The couple should be members of the Parish inwhich they want their child baptized. When approached the priest will arrange for preparation which will normally take the form of several sessions to discuss the meaning of baptism. A mutually convenient date will be set for the service. When a couple wanting their child baptised live far away, e.g. overseas, they need to be in touch with their local priest who will be able to give his/her permission for another priest to act on his/her behalf. Adults may be baptised if they haven’t been baptised as children.

Admission to Communion before Confirmation
For some years now this has become the practice in many churches. The rationale is that according to the New Testament it is baptism that makes one a member of the church and therefore qualifies one to receive communion.

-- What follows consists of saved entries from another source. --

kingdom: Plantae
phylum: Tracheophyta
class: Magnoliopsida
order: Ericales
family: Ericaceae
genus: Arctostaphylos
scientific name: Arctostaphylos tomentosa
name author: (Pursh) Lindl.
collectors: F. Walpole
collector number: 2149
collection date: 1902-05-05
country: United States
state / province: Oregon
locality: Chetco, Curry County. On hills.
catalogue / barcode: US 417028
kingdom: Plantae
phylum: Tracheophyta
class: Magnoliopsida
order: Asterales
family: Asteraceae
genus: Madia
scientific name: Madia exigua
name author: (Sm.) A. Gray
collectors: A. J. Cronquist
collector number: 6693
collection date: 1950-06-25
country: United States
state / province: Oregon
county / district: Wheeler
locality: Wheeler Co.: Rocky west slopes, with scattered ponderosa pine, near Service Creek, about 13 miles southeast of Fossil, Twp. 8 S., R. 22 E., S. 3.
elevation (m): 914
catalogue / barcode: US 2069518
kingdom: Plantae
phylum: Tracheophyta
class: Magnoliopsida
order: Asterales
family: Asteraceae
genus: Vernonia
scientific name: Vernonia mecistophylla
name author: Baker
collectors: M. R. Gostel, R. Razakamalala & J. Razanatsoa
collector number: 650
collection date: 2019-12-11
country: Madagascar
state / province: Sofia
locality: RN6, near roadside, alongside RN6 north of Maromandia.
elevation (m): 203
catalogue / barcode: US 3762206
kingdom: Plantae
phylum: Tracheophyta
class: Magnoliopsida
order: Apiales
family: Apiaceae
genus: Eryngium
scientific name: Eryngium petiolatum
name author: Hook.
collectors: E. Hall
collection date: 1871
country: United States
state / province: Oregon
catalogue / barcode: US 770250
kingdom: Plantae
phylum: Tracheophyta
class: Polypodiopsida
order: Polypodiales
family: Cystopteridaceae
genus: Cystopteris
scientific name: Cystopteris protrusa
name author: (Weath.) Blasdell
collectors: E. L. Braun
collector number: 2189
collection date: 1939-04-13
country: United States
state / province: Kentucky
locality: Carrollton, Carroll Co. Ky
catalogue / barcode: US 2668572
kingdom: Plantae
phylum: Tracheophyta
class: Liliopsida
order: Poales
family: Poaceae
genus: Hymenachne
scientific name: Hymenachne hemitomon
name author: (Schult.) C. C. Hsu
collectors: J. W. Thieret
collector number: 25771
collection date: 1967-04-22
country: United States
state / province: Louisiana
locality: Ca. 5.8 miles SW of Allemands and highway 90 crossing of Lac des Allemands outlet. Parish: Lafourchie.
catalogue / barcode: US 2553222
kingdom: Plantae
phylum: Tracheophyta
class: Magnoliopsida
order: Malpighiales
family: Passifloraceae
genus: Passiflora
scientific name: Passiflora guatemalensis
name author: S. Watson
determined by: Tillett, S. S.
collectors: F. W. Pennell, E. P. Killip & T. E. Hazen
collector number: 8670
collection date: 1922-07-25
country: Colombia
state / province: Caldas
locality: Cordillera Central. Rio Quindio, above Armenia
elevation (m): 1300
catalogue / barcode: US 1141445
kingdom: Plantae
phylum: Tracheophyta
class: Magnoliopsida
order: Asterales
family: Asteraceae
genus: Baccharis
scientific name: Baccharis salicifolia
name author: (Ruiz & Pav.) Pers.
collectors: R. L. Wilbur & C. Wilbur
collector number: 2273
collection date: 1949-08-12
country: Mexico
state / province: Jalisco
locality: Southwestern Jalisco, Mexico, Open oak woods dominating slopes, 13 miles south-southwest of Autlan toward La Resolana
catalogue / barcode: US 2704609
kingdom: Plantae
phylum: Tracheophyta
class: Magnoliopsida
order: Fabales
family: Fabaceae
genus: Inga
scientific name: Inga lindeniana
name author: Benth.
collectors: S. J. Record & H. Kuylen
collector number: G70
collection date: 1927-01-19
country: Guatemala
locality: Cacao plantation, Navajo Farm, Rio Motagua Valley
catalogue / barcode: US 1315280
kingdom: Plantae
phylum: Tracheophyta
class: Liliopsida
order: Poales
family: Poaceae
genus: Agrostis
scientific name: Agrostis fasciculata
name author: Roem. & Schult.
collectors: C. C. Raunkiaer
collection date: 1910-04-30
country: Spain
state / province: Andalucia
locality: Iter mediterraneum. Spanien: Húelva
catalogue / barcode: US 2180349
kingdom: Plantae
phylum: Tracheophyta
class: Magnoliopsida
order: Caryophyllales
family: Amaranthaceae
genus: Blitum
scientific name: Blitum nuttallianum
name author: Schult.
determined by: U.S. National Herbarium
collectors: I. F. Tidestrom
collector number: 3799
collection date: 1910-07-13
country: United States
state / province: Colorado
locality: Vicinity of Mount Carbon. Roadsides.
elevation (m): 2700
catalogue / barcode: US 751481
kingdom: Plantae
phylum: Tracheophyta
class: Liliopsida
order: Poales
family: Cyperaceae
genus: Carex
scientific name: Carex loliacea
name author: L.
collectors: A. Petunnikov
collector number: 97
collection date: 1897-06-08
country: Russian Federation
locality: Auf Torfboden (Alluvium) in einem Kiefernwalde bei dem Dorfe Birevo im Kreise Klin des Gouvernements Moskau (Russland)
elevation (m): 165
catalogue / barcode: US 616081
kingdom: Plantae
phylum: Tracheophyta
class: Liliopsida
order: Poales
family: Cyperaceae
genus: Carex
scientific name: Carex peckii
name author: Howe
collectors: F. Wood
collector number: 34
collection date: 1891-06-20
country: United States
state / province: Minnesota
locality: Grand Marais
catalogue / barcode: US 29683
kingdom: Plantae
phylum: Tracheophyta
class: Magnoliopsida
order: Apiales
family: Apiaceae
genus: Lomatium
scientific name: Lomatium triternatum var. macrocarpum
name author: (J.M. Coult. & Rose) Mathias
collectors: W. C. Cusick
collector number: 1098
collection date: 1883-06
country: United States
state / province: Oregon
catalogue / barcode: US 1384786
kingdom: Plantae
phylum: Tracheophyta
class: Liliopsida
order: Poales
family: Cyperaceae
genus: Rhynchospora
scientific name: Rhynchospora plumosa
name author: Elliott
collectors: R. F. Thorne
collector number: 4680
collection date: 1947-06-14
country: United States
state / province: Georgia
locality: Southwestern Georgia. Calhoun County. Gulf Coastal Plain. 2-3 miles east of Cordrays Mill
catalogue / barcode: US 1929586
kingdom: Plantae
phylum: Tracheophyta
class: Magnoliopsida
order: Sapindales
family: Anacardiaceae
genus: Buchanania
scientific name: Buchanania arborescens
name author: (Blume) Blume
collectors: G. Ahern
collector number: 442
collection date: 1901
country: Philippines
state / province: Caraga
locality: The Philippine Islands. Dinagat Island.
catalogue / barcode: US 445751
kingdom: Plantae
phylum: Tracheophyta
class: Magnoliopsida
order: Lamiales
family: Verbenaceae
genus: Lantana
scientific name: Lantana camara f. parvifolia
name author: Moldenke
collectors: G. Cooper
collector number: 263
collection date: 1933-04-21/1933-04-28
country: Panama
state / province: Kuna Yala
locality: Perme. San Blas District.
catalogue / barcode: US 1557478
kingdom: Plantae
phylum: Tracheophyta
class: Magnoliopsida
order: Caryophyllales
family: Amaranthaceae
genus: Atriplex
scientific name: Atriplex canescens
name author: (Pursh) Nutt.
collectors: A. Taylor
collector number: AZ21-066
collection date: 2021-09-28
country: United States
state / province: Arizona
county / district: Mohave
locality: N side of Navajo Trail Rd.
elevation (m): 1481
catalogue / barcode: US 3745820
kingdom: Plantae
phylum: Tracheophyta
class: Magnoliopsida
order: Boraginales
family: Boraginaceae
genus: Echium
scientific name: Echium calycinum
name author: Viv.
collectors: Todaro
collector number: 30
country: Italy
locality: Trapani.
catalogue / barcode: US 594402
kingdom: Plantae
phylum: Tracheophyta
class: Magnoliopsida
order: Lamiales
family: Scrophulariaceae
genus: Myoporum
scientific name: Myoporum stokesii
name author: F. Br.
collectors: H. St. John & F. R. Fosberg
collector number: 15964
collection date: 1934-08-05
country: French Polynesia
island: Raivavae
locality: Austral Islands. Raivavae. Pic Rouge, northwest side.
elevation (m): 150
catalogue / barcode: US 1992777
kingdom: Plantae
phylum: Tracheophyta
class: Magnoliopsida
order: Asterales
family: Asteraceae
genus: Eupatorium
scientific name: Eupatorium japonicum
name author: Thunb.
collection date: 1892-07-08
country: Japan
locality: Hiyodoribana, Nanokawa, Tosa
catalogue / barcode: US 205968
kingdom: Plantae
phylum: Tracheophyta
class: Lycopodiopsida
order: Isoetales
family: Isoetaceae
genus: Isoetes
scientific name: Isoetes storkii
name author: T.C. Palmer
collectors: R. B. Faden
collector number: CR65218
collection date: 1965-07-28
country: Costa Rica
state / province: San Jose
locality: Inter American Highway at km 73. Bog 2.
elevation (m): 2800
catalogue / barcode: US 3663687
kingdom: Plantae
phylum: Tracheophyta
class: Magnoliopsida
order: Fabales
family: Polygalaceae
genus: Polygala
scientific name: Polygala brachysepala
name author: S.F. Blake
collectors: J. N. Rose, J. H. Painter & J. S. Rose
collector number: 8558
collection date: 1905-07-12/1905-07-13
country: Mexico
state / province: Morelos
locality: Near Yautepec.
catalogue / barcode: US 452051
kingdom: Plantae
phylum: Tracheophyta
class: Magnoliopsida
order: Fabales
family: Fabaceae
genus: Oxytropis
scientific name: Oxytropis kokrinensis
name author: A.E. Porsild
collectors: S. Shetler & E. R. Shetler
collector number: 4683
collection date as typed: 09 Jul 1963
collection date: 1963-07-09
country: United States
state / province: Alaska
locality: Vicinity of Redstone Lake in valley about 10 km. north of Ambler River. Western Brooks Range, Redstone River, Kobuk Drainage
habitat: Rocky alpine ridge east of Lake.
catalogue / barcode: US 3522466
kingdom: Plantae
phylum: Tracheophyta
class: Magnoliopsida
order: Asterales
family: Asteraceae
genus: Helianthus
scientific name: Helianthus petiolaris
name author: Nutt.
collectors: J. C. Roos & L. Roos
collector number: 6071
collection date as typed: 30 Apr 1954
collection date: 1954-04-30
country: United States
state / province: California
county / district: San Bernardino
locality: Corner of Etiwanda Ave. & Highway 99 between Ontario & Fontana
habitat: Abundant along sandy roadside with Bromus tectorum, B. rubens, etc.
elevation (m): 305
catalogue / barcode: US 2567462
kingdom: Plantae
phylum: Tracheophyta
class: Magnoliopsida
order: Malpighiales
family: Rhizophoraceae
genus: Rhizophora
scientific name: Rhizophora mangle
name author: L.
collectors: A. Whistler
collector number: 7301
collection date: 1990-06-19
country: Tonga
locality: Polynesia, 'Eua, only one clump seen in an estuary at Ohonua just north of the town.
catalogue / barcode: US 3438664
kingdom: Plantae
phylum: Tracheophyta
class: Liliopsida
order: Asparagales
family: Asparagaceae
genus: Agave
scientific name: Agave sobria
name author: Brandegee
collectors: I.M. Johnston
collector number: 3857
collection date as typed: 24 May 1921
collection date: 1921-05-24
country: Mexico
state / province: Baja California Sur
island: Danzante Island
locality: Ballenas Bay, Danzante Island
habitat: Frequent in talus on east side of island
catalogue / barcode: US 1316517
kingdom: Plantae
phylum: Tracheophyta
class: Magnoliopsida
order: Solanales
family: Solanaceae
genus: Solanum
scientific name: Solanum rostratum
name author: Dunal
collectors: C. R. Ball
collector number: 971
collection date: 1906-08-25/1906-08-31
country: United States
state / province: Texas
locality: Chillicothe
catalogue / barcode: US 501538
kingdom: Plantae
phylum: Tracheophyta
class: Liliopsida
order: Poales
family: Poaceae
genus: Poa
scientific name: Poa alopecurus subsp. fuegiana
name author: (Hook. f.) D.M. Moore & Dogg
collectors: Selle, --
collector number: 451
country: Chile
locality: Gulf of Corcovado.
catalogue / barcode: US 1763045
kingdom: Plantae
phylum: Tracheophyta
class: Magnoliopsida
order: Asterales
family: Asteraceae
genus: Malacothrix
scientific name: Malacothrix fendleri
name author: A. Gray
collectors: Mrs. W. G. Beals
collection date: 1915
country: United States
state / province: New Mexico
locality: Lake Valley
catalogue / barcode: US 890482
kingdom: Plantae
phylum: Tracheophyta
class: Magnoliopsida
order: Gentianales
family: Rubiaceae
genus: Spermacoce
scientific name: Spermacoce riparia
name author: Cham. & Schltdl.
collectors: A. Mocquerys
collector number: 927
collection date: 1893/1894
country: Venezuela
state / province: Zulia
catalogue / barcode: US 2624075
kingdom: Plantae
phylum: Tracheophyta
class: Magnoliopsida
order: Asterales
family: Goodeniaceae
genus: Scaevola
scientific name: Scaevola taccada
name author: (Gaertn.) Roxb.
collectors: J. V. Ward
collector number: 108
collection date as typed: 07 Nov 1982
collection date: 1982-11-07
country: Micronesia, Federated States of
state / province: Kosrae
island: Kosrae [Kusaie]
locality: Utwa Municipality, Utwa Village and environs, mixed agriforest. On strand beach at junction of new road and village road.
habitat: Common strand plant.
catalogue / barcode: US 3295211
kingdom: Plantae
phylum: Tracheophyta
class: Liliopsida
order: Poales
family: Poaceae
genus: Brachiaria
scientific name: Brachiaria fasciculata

It is very appropriate that baptized children should have the opportunity of receiving this sacrament from around the age of six, with their parents and older siblings. A preparation course will culminate in a service of admission at which a certificate is issued. The parents should be regular communicants in the Parish and should encourage their children likewise.

This rite is now seen to be appropriate as a more mature expression of faith in the later rather than the earlier teenage years, or even in early adulthood. Preparation is required and the date is normally set by the Bishop. Confirmation often takes place at boarding schools under the supervision of the school chaplain.

All the above services assume faith on the part of those seeking the blessing of the church. This is therefore an opportunity for a deepening of faith and involvement in the life of the church.